Bug #61483 connector/J not correctly handling Korean characters
Submitted: 10 Jun 2011 16:59 Modified: 10 Jun 2011 18:01
Reporter: Peter Turk Email Updates:
Status: Closed Impact on me:
None 
Category:Connector / J Severity:S2 (Serious)
Version:MySQL 5.5.13, Connector/J 5.1.16 OS:Any (Windows XP, Mac OS X)
Assigned to: CPU Architecture:Any
Tags: connector, utf8

[10 Jun 2011 16:59] Peter Turk
Description:
Korean characters inserted into a MySQL database using Connector/J turns into question marks. Korean characters retrieved from a MySQL database using Connector/J turn into question marks.

How to repeat:
Create a database named utf8 with "character set=utf8". In MySQL Workbench, execute this:

use utf8;
create table utftest (id integer, name_last varchar(20));
insert into utftest (id,name_last) values(6,'서비스');
select * from utftest;

{ For convenience, the characters in the string above are
서	c11c
비	be44
스	c2a4
but the problem occurs with all Korean characters.
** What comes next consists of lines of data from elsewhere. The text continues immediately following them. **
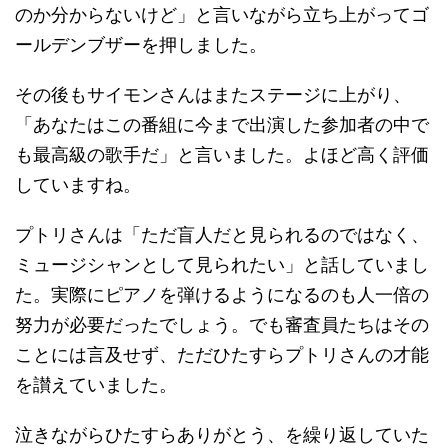
のか分からないけど」と言いながら立ち上がってゴ
ールデンブザーを押しました。
その後もサイモンさんはまたステージに上がり、
「あなたはこの番組に今まで出演した参加者の中で
も最高級の歌手だ」と言いました。よほど高く評価
していますね。
プトリさんは「ただ盲人だと見られるのではなく、
ミュージシャンとして見られたい」と話していまし
た。実際にピアノを弾けるようになるのも人一倍の
努力が必要だったでしょう。でも審査員たちはその
ことには言及せず、ただひたすらプトリさんの才能
を讃えていました。
泣きながらひたすらありがとう、を繰り返していた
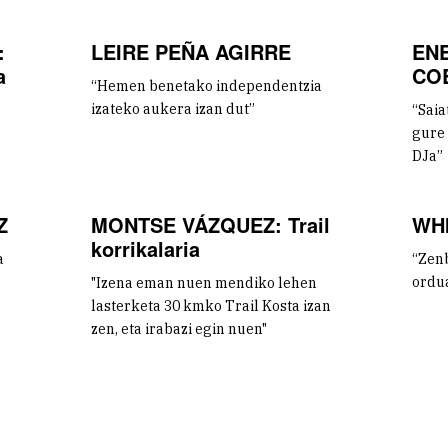
:
LEIRE PEÑA AGIRRE
ENE
a
COB
“Hemen benetako independentzia
izateko aukera izan dut”
“Saia
gure 
DJa”
Z
MONTSE VÁZQUEZ: Trail
WHI
korrikalaria
ra
“Zenb
ordu
"Izena eman nuen mendiko lehen
lasterketa 30 kmko Trail Kosta izan
zen, eta irabazi egin nuen"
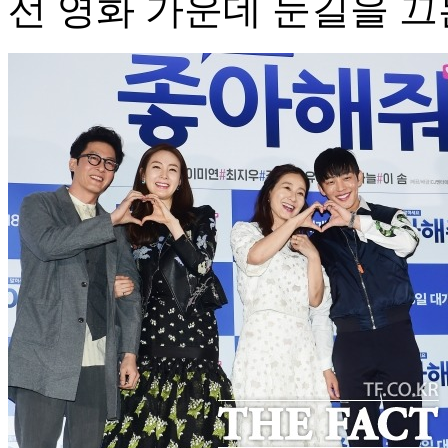
선 영화 가운데 눈길을 끄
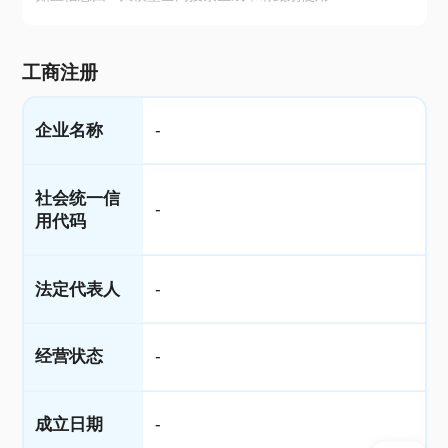
工商注册
企业名称
-
社会统一信
-
用代码
法定代表人
-
经营状态
-
成立日期
-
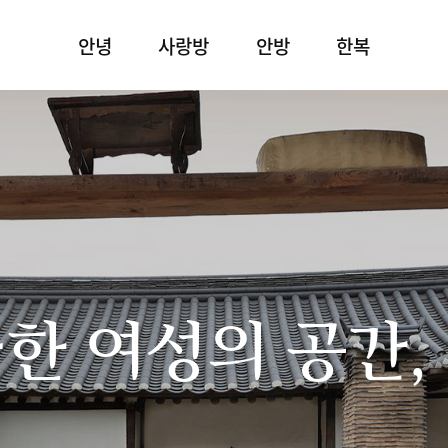
안녕
사랑방
안방
한복
한 여성의 공간,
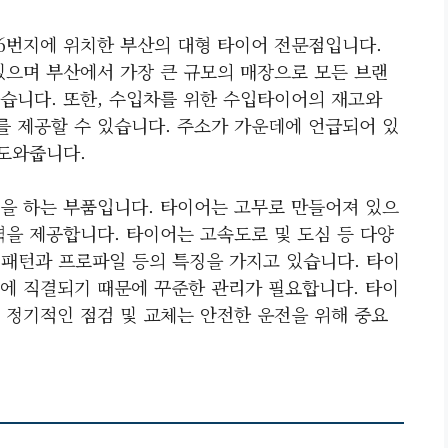
6번지에 위치한 부산의 대형 타이어 전문점입니다.
있으며 부산에서 가장 큰 규모의 매장으로 모든 브랜
습니다. 또한, 수입차를 위한 수입타이어의 재고와
 제공할 수 있습니다. 주소가 가운데에 언급되어 있
 도와줍니다.
을 하는 부품입니다. 타이어는 고무로 만들어져 있으
력을 제공합니다. 타이어는 고속도로 및 도심 등 다양
 패턴과 프로파일 등의 특징을 가지고 있습니다. 타이
에 직결되기 때문에 꾸준한 관리가 필요합니다. 타이
 정기적인 점검 및 교체는 안전한 운전을 위해 중요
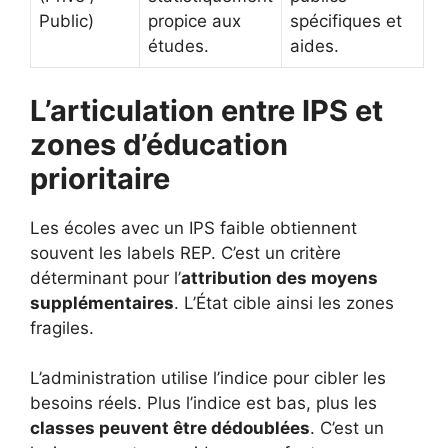
Public)
propice aux
spécifiques et
études.
aides.
L’articulation entre IPS et
zones d’éducation
prioritaire
Les écoles avec un IPS faible obtiennent
souvent les labels REP. C’est un critère
déterminant pour l’
attribution des moyens
supplémentaires
. L’État cible ainsi les zones
fragiles.
L’administration utilise l’indice pour cibler les
besoins réels. Plus l’indice est bas, plus les
classes peuvent être dédoublées
. C’est un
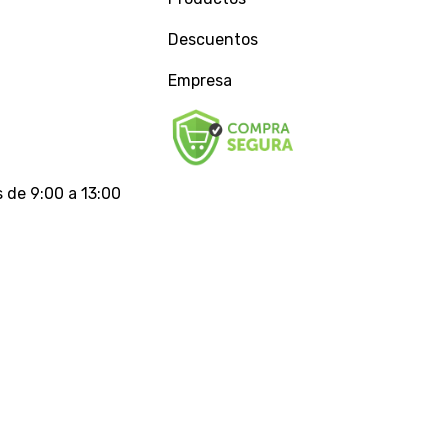
Descuentos
Empresa
 de 9:00 a 13:00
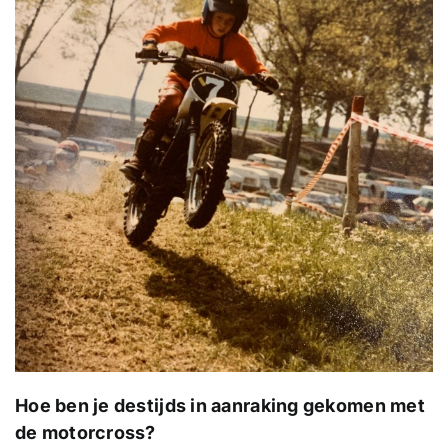
Hoe ben je destijds in aanraking gekomen met
de motorcross?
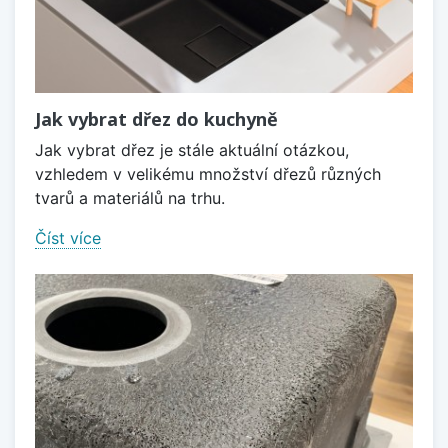
Jak vybrat dřez do kuchyně
Jak vybrat dřez je stále aktuální otázkou,
vzhledem v velikému množství dřezů různých
tvarů a materiálů na trhu.
Číst více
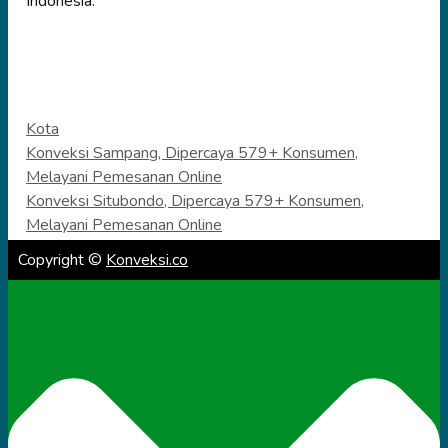
Indonesia.
Categories
Kota
Konveksi Sampang, Dipercaya 579+ Konsumen,
Melayani Pemesanan Online
Konveksi Situbondo, Dipercaya 579+ Konsumen,
Melayani Pemesanan Online
Copyright ©
Konveksi.co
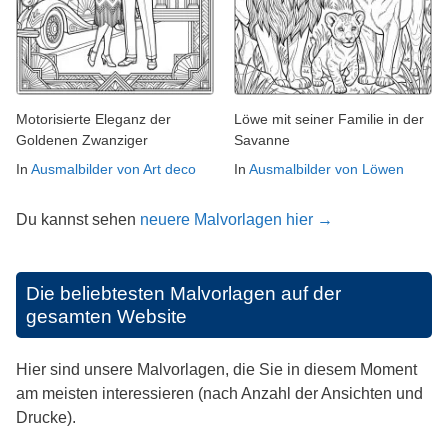
Motorisierte Eleganz der
Löwe mit seiner Familie in der
Goldenen Zwanziger
Savanne
In
Ausmalbilder von Art deco
In
Ausmalbilder von Löwen
Du kannst sehen
neuere Malvorlagen hier →
Die beliebtesten Malvorlagen auf der
gesamten Website
Hier sind unsere Malvorlagen, die Sie in diesem Moment
am meisten interessieren (nach Anzahl der Ansichten und
Drucke).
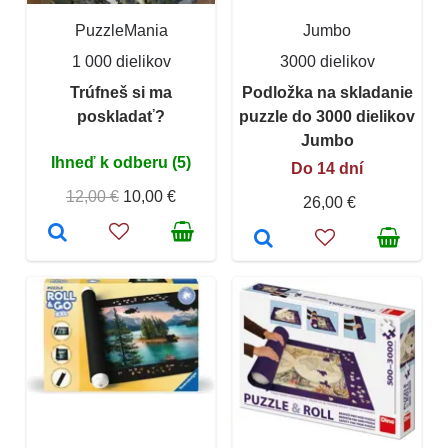
PuzzleMania
Jumbo
1 000 dielikov
3000 dielikov
Trúfneš si ma
Podložka na skladanie
poskladať?
puzzle do 3000 dielikov
Jumbo
Ihneď k odberu (5)
Do 14 dní
12,00 €
10,00 €
26,00 €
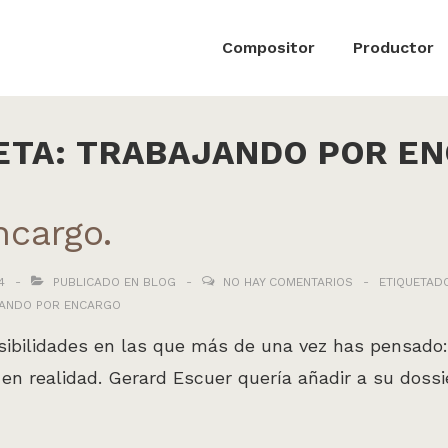
ón
Compositor
Productor
ETA:
TRABAJANDO POR E
ncargo.
4
PUBLICADO EN
BLOG
NO HAY COMENTARIOS
ETIQUETAD
ANDO POR ENCARGO
sibilidades en las que más de una vez has pensado: 
, en realidad. Gerard Escuer quería añadir a su doss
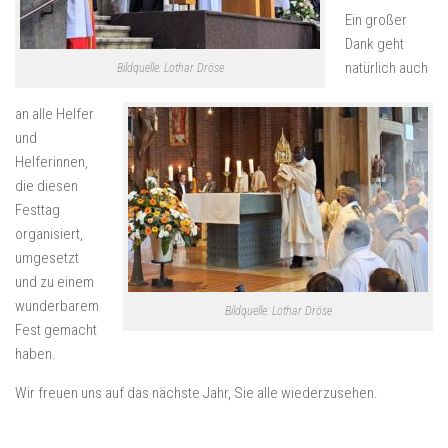
Ein großer
Dank geht
natürlich auch
Bildquelle: Lothar Dröse
an alle Helfer
und
Helferinnen,
die diesen
Festtag
organisiert,
umgesetzt
und zu einem
wunderbarem
Bildquelle: Lothar Dröse
Fest gemacht
haben.
Wir freuen uns auf das nächste Jahr, Sie alle wiederzusehen.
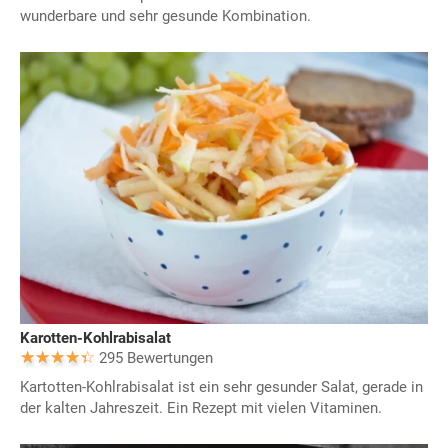
wunderbare und sehr gesunde Kombination.
Karotten-Kohlrabisalat
295 Bewertungen
Kartotten-Kohlrabisalat ist ein sehr gesunder Salat, gerade in
der kalten Jahreszeit. Ein Rezept mit vielen Vitaminen.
These are just a random sample.}

The select statement, in either MySQL Workbench or mysql command line, shows the correct string;

Now repeat the select through connector/J 5.1.16 and the Korean characters have turned into question marks:
select * from utftest
6, ???

The attempts to debug this have been performed on Mac OS X 10.6.7, MySQL 5.5.13, Connector/J 5.1.16, but we first encountered the problem on a Windows XP machine and have observed it on several older combinations of MySQL and Connector/J.

When connecting with Connector/J, I do: SET NAMES 'utf8' to ensure that everything is in utf8. To confirm this, SHOW VARIABLES LIKE 'character_set%' produces this:

character_set_client=utf8
character_set_connection=utf8
character_set_database=utf8
character_set_filesystem=binary
character_set_results=utf8
character_set_server=latin1
character_set_system=utf8

Suggested fix:
Fully support Korean characters through Connector/J.

What is MySQL Workbench doing that my program cannot do through MySQL Connector?
[10 Jun 2011 17:25] Mark Matthews
Connector/J only sends characters in UTF-8 if either the characterEncoding property in your connection string has been set to "UTF-8", or if character_set_server on MySQLd is set to "UTF-8", which essentially triggers the "SET NAMES ..." call.

You are using "SET NAMES" in the mysql client, and workbench sets the connection to UTF-8 by default. 

Are either of the above conditions true in your testcase? If not, does setting them as described fix this issue?
[10 Jun 2011 18:01] Peter Turk
MySQL staff sent me this message:

Connector/J only sends characters in UTF-8 if either the
characterEncoding property in your connection string has been set to
"UTF-8", or if character_set_server on MySQLd is set to "UTF-8", which
essentially triggers the "SET NAMES ..." call.

I added "characterEncoding=utf8" to my connection string, and the problem disappeared.

Thanks.